**Arbeitsauftrag 1:** Erklären Sie in ein bis drei Sätzen, warum es laut dem Auszug über Geld und Prioritäten denkbar gewesen wäre, an der Börse zu spekulieren, eine reiche Frau zu heiraten oder eine Bank zu überfallen.
**Arbeitsauftrag 2:** Übertragen Sie den Satz „Im Grunde genommen ist alles eine Frage der Abwägung, also der Setzung von Prioritäten.“ aus dem Auszug über Geld und Prioritäten ins Englische.

**Ausgewählter Auszug:**
Hallo Claudia,
Glaubst Du, dass wenn ich dafür gesorgt hätte, dass Geldmangel
in meinem Leben unwichtig ist, dass dem auch so ist?
ich verstehe die Frage nicht so ganz. Ich vermute, du möchtest wissen, ob du - wenn du dir ein Ideal setzt - dieses auch wirklich durchhalten kannst - im realen Leben. Habe ich das so richtig verstanden?
Bei zwei Menschen entstehen doch automatisch neue
Wertemaßstäbe?
(ich brauche wenig Essen im Gegensatz zu meinem Mann. Ich lege
Wert auf Qualität bei Kleidung - ihm ist das für sich egal)
Zwei und mehr Menschen brauchen wesentlich mehr Geld als nur
ein Mensch. (Schulkinder werden mit zunehmenden Alter teuere -
dank der Schulen und Lehrer)
Natürlich ändern sich mit den gegebenen Umständen auch die Anforderungen. Deshalb ist es ja zu einem späten Zeitpunkt viel schwieriger, sein Leben zu ändern.
Im Grunde genommen ist alles eine Frage der Abwägung, also der Setzung von Prioritäten. Ich würde auch gern jeden Tag mindestens ein Drei-Gänge-Menü und das am liebsten noch im schönen Frankreich essen. Wenn ich mir das als Priorität gesetzt hätte, hätte ich vielleicht versucht, an der Börse zu spekulieren oder versucht eine reiche Frau zu heiraten oder eine Bank überfallen - eben weil das Essen bei mir auf Punkt 1 meiner Prioritätenliste gestanden hätte. Vielleicht wäre mir das sogar schon heute möglich, wenn ich mich nicht für die Gründung einer Familie mit Kindern entschieden hätte, die natürlich die Wahlmöglichkeiten bedeutend einschränkt. Aber das habe ich mir sehr lange überlegt - wirklich sehr lange.
Was ist mit dem Umfeld, dass einen nur mit einem bestimmten
Wohlstand akzeptiert - sprich unsere Gesellschaft wertet sich
durch Statussymbole auf. (unser Freund ist Existenzgründer,
Versicherungskaufmann, wird nur mit BMW als Kompetent
erachtet)
Wenn ich für mich antworten soll: Für mich sind Statussymbole unwichtig. Ich besitze kein Auto, einen einfachen Fernseher, Kühlschrank und Herd sind einfachste Ausstattung. Die Mikrowelle habe ich geschenkt bekommen, sie ist hilfreich, aber ich könnte auch ohne sie leben. Worauf ich Wert lege? Darauf, dass mein Computer einigermaßen funktioniert, jedenfalls für meine Anwendungen, dass ich genügend Geld zurückgelegt habe, um ihn bei einem Ausfall ad hoc reparieren lassen zu können, dass ich mir genügend Bücher leisten kann und genügend Zeit zum Lesen dieser Bücher habe - und dass ich gelegentlich tatsächlich ein Drei-Gänge-Menü (vielleicht sogar im schönen Frankreich) essen kann.

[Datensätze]
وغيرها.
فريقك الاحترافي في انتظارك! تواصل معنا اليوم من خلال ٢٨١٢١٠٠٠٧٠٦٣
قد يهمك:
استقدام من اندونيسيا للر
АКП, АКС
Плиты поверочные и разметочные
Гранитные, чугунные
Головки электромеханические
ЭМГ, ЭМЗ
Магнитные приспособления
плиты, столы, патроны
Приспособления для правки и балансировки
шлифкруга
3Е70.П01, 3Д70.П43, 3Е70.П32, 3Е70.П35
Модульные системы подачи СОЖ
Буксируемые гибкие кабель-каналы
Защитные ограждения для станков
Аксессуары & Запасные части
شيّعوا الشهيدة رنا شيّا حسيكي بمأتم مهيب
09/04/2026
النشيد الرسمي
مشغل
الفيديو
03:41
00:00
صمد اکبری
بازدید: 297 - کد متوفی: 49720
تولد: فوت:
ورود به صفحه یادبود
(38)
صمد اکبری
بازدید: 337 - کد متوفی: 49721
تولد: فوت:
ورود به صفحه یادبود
* * *
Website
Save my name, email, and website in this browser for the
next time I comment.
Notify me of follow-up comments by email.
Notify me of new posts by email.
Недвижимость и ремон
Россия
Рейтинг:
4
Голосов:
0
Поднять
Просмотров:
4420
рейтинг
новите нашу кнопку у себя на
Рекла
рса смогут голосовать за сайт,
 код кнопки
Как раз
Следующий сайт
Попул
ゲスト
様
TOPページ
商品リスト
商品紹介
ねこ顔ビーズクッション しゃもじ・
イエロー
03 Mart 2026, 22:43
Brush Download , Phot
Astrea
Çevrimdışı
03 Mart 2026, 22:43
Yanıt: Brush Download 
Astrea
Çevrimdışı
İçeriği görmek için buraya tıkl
---
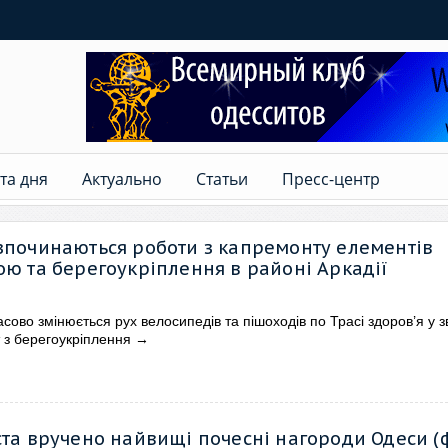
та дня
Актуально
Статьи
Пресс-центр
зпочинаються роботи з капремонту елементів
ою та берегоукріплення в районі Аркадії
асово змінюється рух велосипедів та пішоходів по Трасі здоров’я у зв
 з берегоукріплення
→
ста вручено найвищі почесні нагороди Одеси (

**Antwortfeld 1:** Das Essen hätte dann auf Punkt 1 der Prioritätenliste gestanden. Gemeint ist der Wunsch, jeden Tag mindestens ein Drei-Gänge-Menü zu essen, am liebsten im schönen Frankreich.

**Antwortfeld 2:** Basically, everything is a matter of weighing things up, that is, of setting priorities.